第3ターン、周囲には公安当局が群れ、重火器班の単独脱出は不可能です。テロリストが選択したのは、増援を投入しての救出でした。もう一つの虎の子の重火器班を投入して、SWATを攻撃し、包囲下にある重火器班はSA-7でヘリを狙います。これが見事に成功!これにより、隣接する敵を排除したテロリストは、すかさず、脱出に成功します。
第5ターン、再び、テロリストが活動を始めます。前衛の扇動工作員と襲撃班がペアになって、東及び南の民衆をアジりますが、ああ、効果なし。代わりに扇動していたパトカーを襲撃し、これを破壊します。ここで潜伏に入るも、襲撃班1つが逃亡に失敗します。
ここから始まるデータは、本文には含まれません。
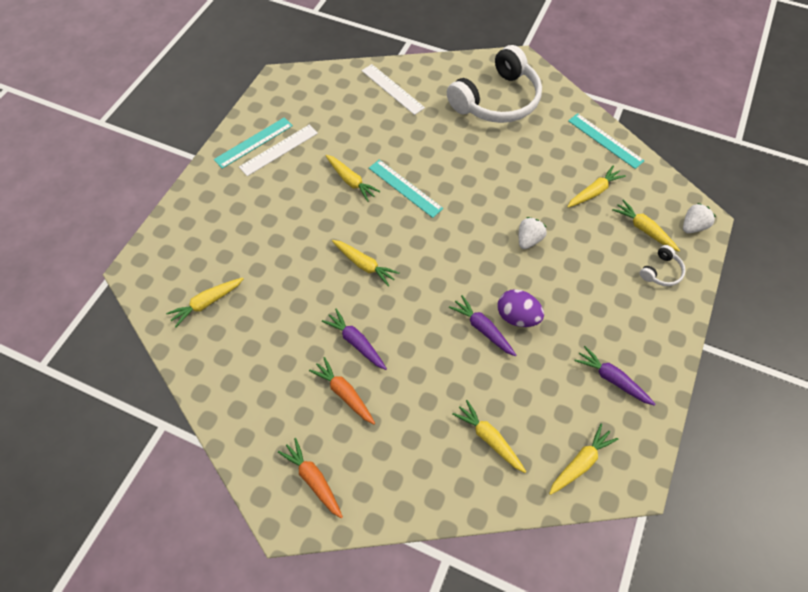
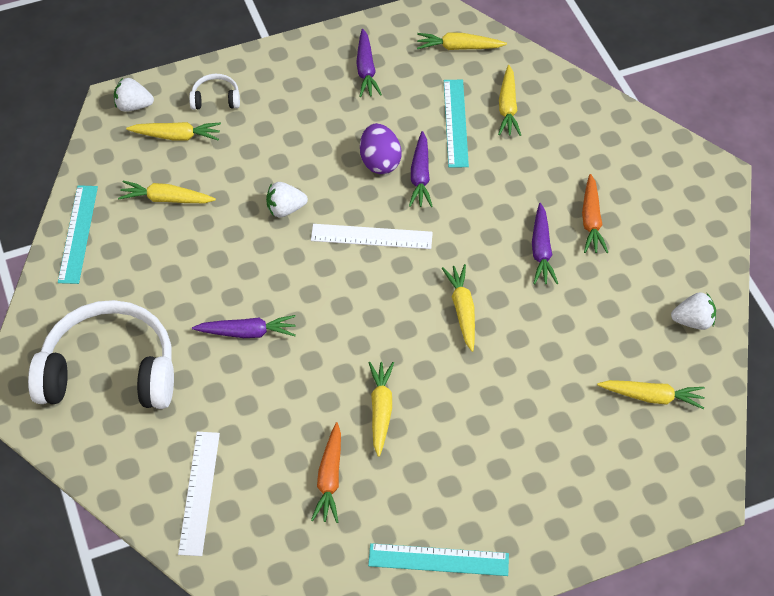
camera: 135 degrees left, 5 degrees down
(217, 374) = (693, 321): none -> white strawberry
(279, 150) = (419, 522): white ruler -> white ruler (371, 237)
(313, 479) = (673, 183): orange carrot -> orange carrot (330, 478)
(405, 188) = (334, 354): turquoise ruler -> turquoise ruler (455, 123)
(460, 163) = (247, 332): none -> purple carrot
(644, 229) = (176, 136): yellow carrot -> yellow carrot turned 90 degrees counterclockwise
第8ターン、戦力の集結をするため、やむなく扇動工作員の説得のみに。本来なら、3つ程度は暴徒化してもおかしくない確率でしたが、ああ、民衆は逃げるのに手一杯でアジ演説に反応せず。しかも、扇動工作員が逃げ遅れという拙い状態に。
第9ターン、焦るテロリストは、重火器班に襲撃班を加えた総力で、北東の戦車と砲兵を同時攻撃します。ともに撃破できる確率は、半分以上ありましたが、ああ、砲兵の攻撃に失敗し、1ユニット失い、かつ、襲撃班1ユニットが待避にも失敗します。
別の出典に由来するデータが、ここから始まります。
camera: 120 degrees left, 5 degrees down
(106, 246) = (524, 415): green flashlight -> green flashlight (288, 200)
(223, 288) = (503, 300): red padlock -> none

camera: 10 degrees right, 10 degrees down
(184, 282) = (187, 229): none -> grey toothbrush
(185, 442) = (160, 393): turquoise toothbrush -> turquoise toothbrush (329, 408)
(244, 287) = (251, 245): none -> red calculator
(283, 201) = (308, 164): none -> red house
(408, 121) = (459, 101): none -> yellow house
第15ターン、ほとんどの民衆が中央島要塞に逃げ込んでしまったため、テロリストは急がば回れと、州兵戦力の殲滅に切り替えます。中央を制圧する戦車に3:1攻撃を行いましたが、失敗。が、離脱には成功し、次のチャンスを窺います。
第18ターン、この時点での中央島への突入は危険極まりないため、テロリストは河川越しに市役所のヘリとパトカーを撃破します。この時、州兵の動きを足止めするスナイパーが南岸に取り残されましたが(ヘリの隣接で離脱できず)、2ターンに及ぶ逃走の末、なんとか離脱に成功します。
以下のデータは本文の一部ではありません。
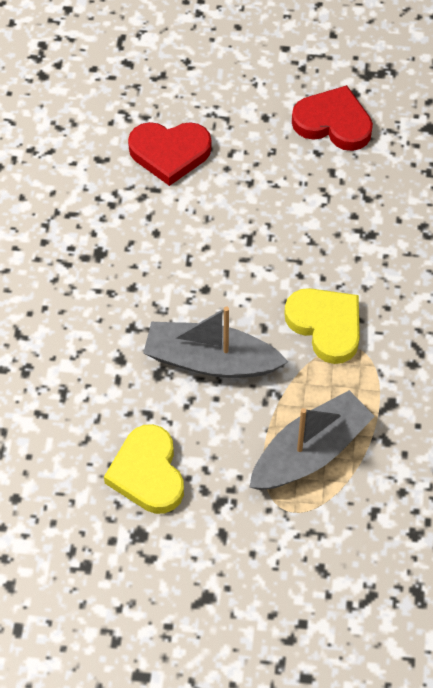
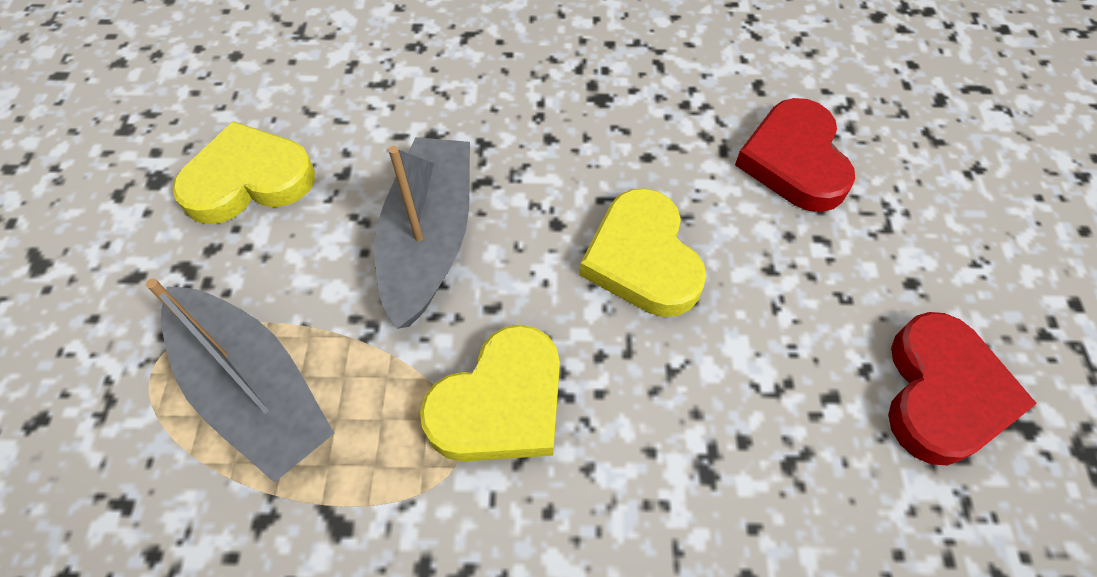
camera: 85 degrees right, 0 degrees up
(236, 246) = (642, 259): none -> yellow heart

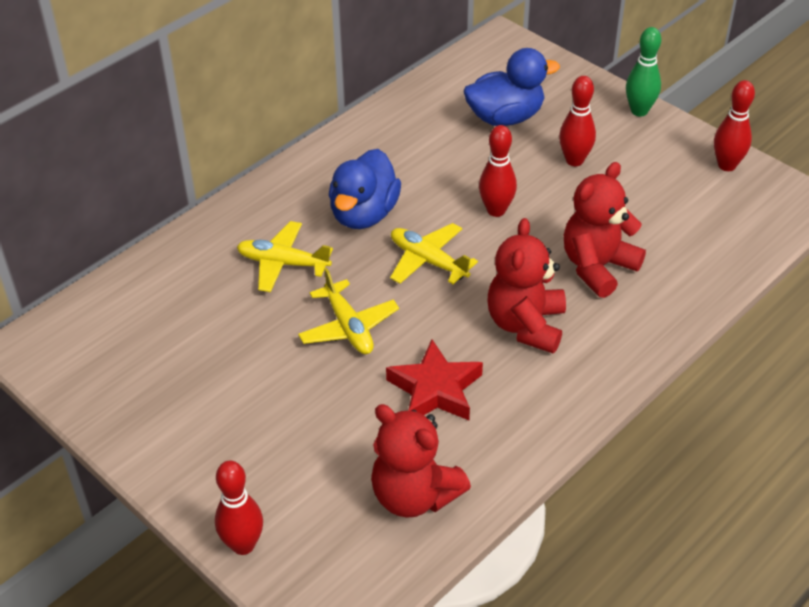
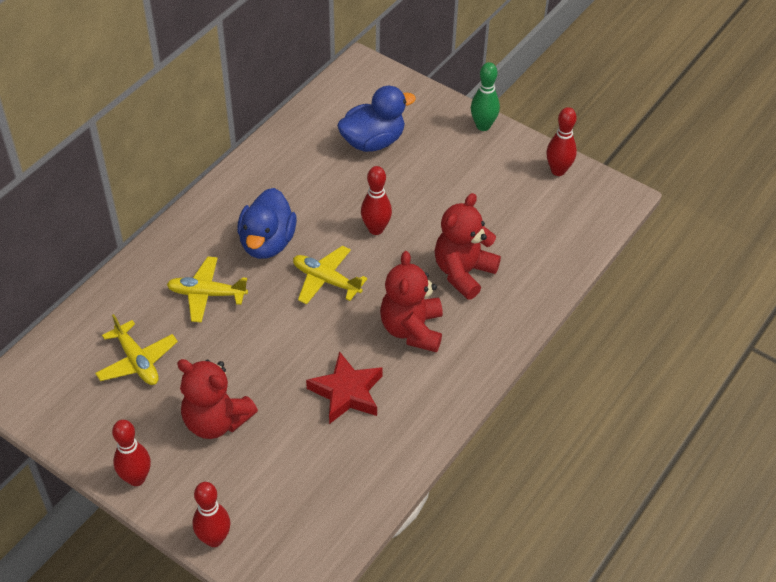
camera: 10 degrees left, 5 degrees up
(348, 327) = (269, 346): yellow plane -> yellow plane (137, 361)
(414, 495) = (342, 483): red teddy bear -> red teddy bear (216, 421)
(574, 160) = (434, 177): red bowling pin -> red bowling pin (136, 478)

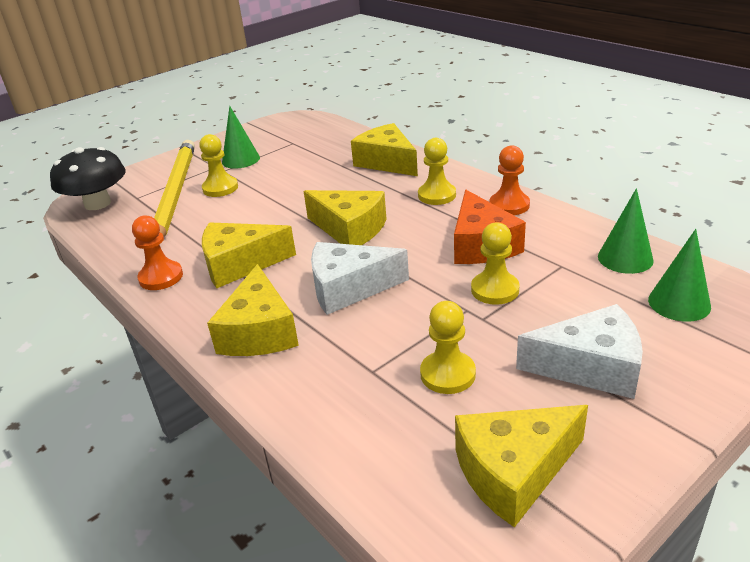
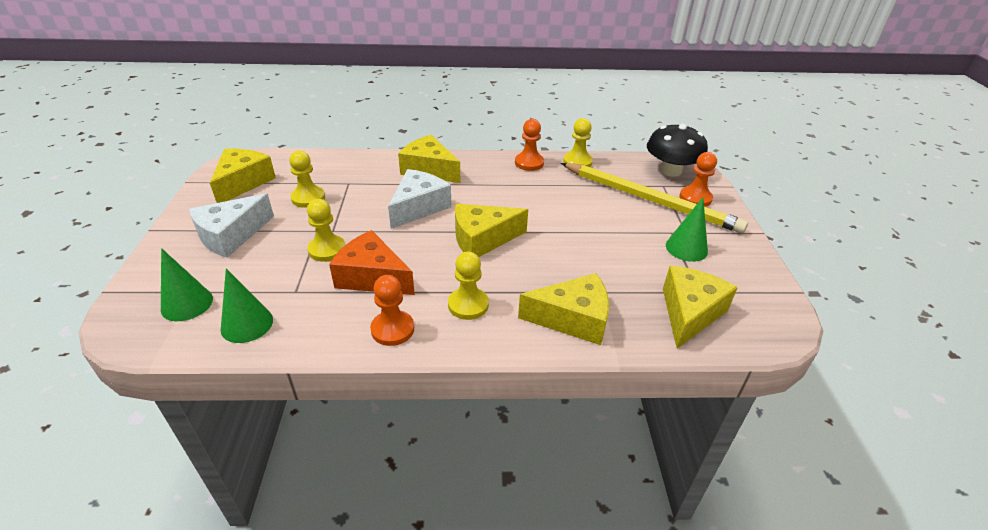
camera: 125 degrees right, 5 degrees up
(148, 179) = (695, 198): none -> orange pawn
(220, 188) = (634, 219): yellow pawn -> yellow pawn (577, 162)
(240, 264) = (504, 187): yellow cheese -> yellow cheese (689, 313)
第22ターン、この作戦に沿って、道路障碍物で戦力が倍になった戦車を1:1攻撃するも、これに失敗。潜伏に成功したのが、幸いか。
これを撃破できれば、ほぼテロリスト側の勝利はなくなると、公安当局は砲兵とヘリを投入して、乾坤一擲の1:1攻撃を行いましたが・・・ああ、またも失敗。張り付いていたヘリが撃墜となります。テロリストは、次ターンに辛くも潜伏に。
第33ターン、今度は南岸の貯水池に駆け込んだテロリストが、再び、砲兵を攻撃し、今度は1:1攻撃を成功させます。これで総VPはやっとプラスに転じます(4VP)。
しかし、時間がない!第36ターン、今度は損害覚悟で路上に飛び出した扇動工作員+重火器班が、最強の戦車を攻撃!気合いが移ったのか、RPGのモンロー効果で装甲を貫通し、大爆発を起こします。残った砲兵が、決死の反撃をするも、1:1で効果なし。
最後はほぼ全滅でしたが、公安当局の粘り強い防衛と反撃が奏功したと言えましょう。もっとも、公安当局の戦闘drも褒められたものではなく、通常のdrならば、早期に片が付いた可能性も高かったです。また、群衆が1つも暴徒化しなかったのも、幸運でした。
テロリスト側は、まず、扇動工作員を使用して、群衆を暴徒化して、建物への放火を行わせます。扇動工作員は最も重要なユニットなので、暴徒化後は、ただちに潜伏して、別の群衆扇動の機会を狙います。
一度、出火して、時間が経てば、延焼するので、建物を瓦礫にして、VPの獲得できます。公安側は消防隊を投入して鎮火を狙いますが、単独での投入はテロリストの的になるだけ。よって、州兵を投入して暴徒を排除し、周囲の安全を確保したところで、消防隊を向かわせます。
テロリスト(暴徒)が複数の区域で放火できれば、公安側はいずれかを一時的に見捨てるか、兵力を分散して、全てを救うか、判断をしなければならなくなります。兵力の集中をすれば、一方は救えるものの、延焼drで、もう片方は多くの建物を失う可能性があります。一方で、公安側が兵力を分散した時が、テロリストが州兵を撃破するチャンスです。重火器班と襲撃班の待ち伏せ(戦闘力2倍)で、公安当局のユニットを漸減していくことになります。この時、スナイパーを使用して、敵の戦力の移動を阻害し、分散することが有効です。原則は一撃離脱で、襲撃後は可能なユニットは潜伏して、次の襲撃チャンスを窺います。
それでも、兵力的には、戦車と砲兵、豊富な歩兵を持つ州兵は、有利と言えます。考えてみれば当然で、武装したテロリストは警察には勝てても、正規軍には正面から太刀打ちできるはずはなく。州兵が相討ち上等で攻撃を行えれば、相対的にテロリストの兵力を消耗でき、いずれは破断点を迎えます。
テロリスト側はそうなる前に、火災と爆薬による破壊、敵の撃破でVPを稼ぎ出し、いずれかのTVを占拠して、55VPの獲得を狙います。
当然ですが、よほど有利にならない限り、テロリスト側は公安当局が集中しているエリアへの接近は御法度です。
なお、公安特局の切り札になりえるのが、高機動の7移動力のヘリとテロリストと同様に待ち伏せができる(!)SWATです。これらを効果的に集中展開することで、敵の扇動工作員とスナイパーの事前撤退を阻止でき、かつ、潜伏に制限を加えられます(敵の視線下であるテロリストは潜伏できない)。当然、これらはテロリストの優先目標になるので、安易な投入は避けたいところです。